Lets walk through it:

char x = (int) malloc(sizeof(whereisX));

The malloc allocates memory for a char* pointer - previously 4 bytes, now 8.

The (int)malloc converts the address of the memory allocated to an integer.

The char x = then stores the integer in 8 bits. This has nothing to do with the length of the string you will copy.

Next char str1[x]; assigns an array of a size totally unrelated to the length of string you will copy. Even if you did have the right length, it need to be one element longer to take the nul terminator. If it worked before, is pure luck that you ended up with a long enough array.

But switching to a different compiler has shown up this bug.

So rather than say I haven't answered your question, please correct your mistake and see if it fixes the problem. Maybe it will, maybe not: I haven't looked past line 3 to see if there are any other howlers.

Answer 2

The correct version of your code is:

int findX(char *whereisX, int *rW, int *rH)
{
    printf("entering findx dia is %s\n\n", whereisX);
    char *tok1, *tok2, *saveptr;

    char *str1 = (char*)malloc(1 + strlen(whereisX));
    int bW, bH;

    strcpy(str1, whereisX);

    tok1 = strtok_k(whereisX, "x", &saveptr);
    tok2 = strtok_k(NULL, "x", &saveptr);

    if (tok2 == NULL)
    {
        printf("found return 1\n");
        free(str1);
        return 1;
    }
    else
    {
        printf("returning 0\n");
        tok1 = strtok_k(str1, "x", &saveptr);
        tok2 = strtok_k(NULL, "x", &saveptr);

        printf("tok1 is .. %s and tok2 is %s\n", tok1, tok2);

        bW = atoi(tok1);
        bH = atoi(tok2);

        printf("bW is %d and bH is %d\n", bW, bH);
        /* assigning the results to the output */
        *rW = bW;
        *rH = bH;

        printf("rW is %d  rH is %d\n", *rW, *rH);
        printf("tok1 is %s  tok2 is %s\n", tok1, tok2);

        free(str1);
        return 0;
    }
} //end findX

Note the differences: you were using malloc in the totally wrong way, you were using printf format identifiers in the totally wrong way, you weren't freeing the allocated string.

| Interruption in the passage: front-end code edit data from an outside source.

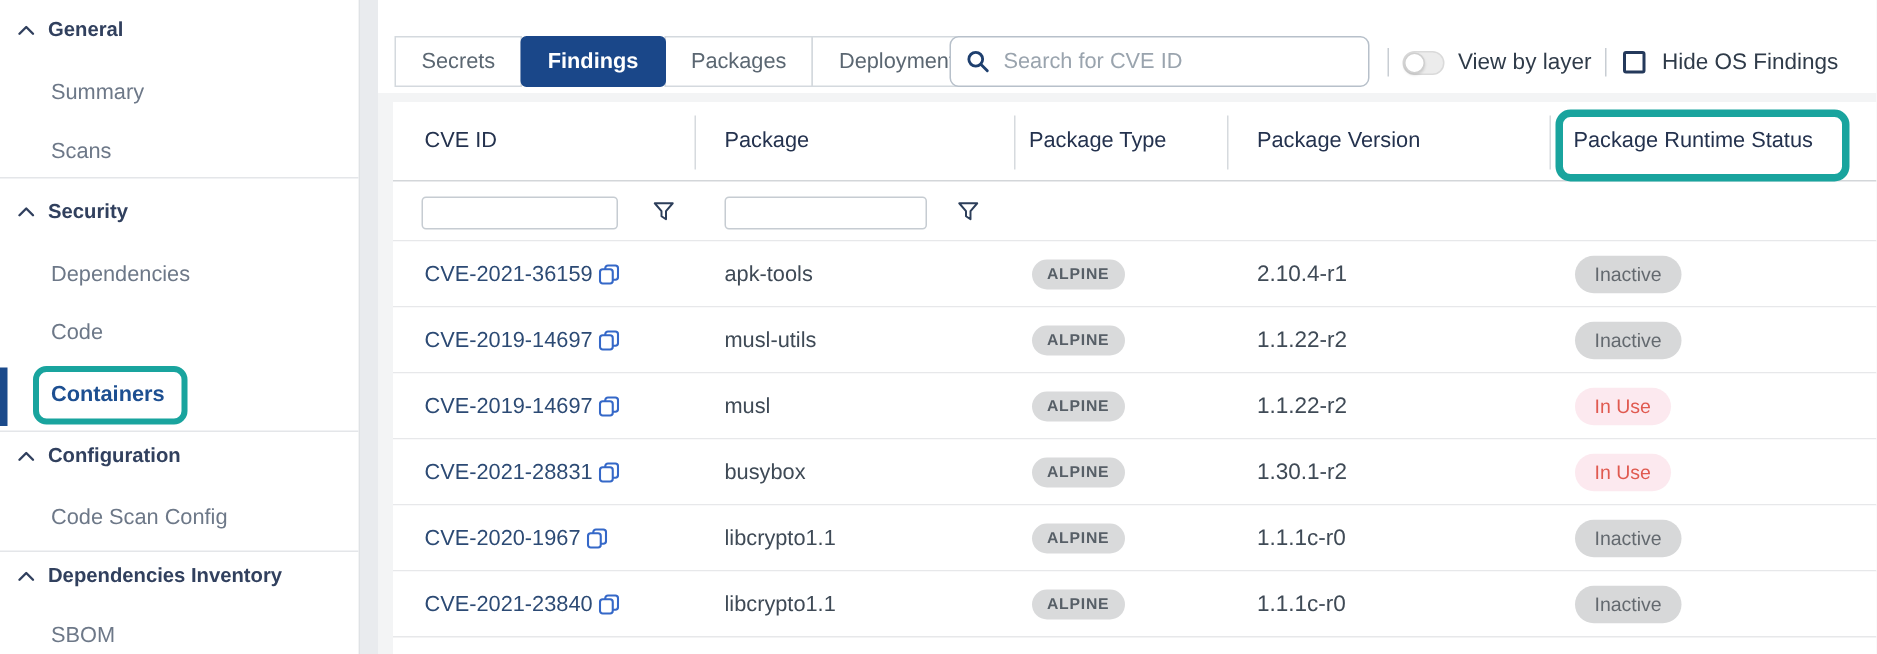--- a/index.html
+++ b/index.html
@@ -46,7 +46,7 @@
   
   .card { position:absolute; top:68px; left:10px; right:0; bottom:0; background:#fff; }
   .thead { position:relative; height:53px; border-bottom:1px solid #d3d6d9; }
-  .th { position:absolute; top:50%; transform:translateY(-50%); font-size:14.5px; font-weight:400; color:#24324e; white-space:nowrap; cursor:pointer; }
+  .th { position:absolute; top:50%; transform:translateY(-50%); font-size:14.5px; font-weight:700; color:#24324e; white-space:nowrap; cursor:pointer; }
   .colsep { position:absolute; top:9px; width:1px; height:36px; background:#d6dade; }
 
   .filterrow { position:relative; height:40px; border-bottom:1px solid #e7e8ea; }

I'll add that you are doing the strtok_r twice (once outside the if and once inside the if). The two will return the same data, because str1 is a copy of whereisX

The code then can be simplified to:

int findX(char *whereisX, int *rW, int *rH)
{
    printf("entering findx dia is %s\n\n", whereisX);
    char *tok1, *tok2, *saveptr;

    int bW, bH;

    tok1 = strtok_k(whereisX, "x", &saveptr);
    tok2 = strtok_k(NULL, "x", &saveptr);

    if (tok2 == NULL)
    {
        printf("found return 1\n");
        return 1;
    }
    else
    {
        printf("returning 0\n");

        printf("tok1 is .. %s and tok2 is %s\n", tok1, tok2);

        bW = atoi(tok1);
        bH = atoi(tok2);
        printf("bW is %d and bH is %d\n", bW, bH);
        // printf("string -- bW is %s and bH is %s\n", bW,bH);
        /* assigning the results to the output */
        *rW = bW;
        *rH = bH;
        printf("rW is %d  rH is %d\n", *rW, *rH);
        printf("tok1 is %s  tok2 is %s\n", tok1, tok2);
        return 0;
    }
} //end findX

The fact that random programs written in C sometimes run returning somethings that seems to be correct doesn't mean they are correct. It only means that you got lucky. This luck doesn't ever last.